● **Problem statement**
Recast the stretch of the listing from the line that contains "Organiseringsplakat 1 – Tillsammans får" through the line that contains "7 серпня 2026 р." as a Markdown table with the columns Row and Listing line. Leave out the pictures and any blank lines.

● **Supplied data**
◇ ◇ ◇ ◇
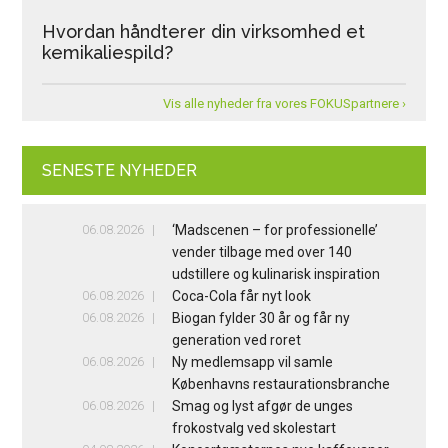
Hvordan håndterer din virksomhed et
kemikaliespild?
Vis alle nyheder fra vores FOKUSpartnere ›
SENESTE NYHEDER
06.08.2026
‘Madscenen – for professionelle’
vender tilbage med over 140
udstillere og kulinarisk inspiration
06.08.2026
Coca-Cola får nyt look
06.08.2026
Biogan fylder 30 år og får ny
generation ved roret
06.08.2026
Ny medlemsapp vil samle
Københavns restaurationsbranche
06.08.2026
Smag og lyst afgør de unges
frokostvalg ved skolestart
◇ ◇ ◇ ◇
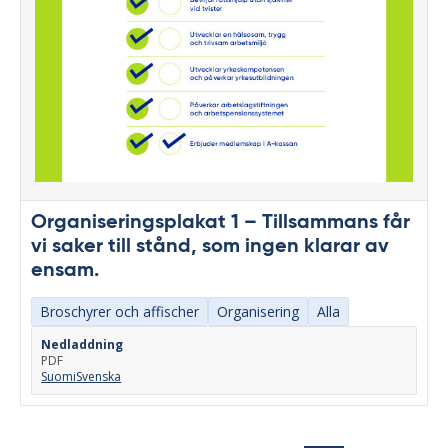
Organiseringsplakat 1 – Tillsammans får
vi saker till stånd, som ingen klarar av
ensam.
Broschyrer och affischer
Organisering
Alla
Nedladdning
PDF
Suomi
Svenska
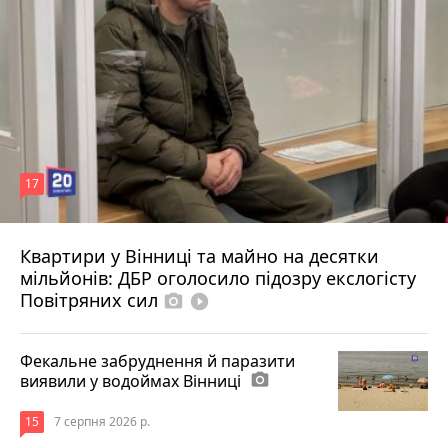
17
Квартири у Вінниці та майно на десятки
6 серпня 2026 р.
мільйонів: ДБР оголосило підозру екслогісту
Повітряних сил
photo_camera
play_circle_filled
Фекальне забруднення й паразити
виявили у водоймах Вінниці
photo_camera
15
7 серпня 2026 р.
◇ ◇ ◇ ◇
● **Written reply**
| Row | Listing line |
|---|---|
| 1 | Organiseringsplakat 1 – Tillsammans får |
| 2 | vi saker till stånd, som ingen klarar av |
| 3 | ensam. |
| 4 | Broschyrer och affischer |
| 5 | Organisering |
| 6 | Alla |
| 7 | Nedladdning |
| 8 | PDF |
| 9 | Suomi |
| 10 | Svenska |
| 11 | 17 |
| 12 | Квартири у Вінниці та майно на десятки |
| 13 | 6 серпня 2026 р. |
| 14 | мільйонів: ДБР оголосило підозру екслогісту |
| 15 | Повітряних сил |
| 16 | photo_camera |
| 17 | play_circle_filled |
| 18 | Фекальне забруднення й паразити |
| 19 | виявили у водоймах Вінниці |
| 20 | photo_camera |
| 21 | 15 |
| 22 | 7 серпня 2026 р. |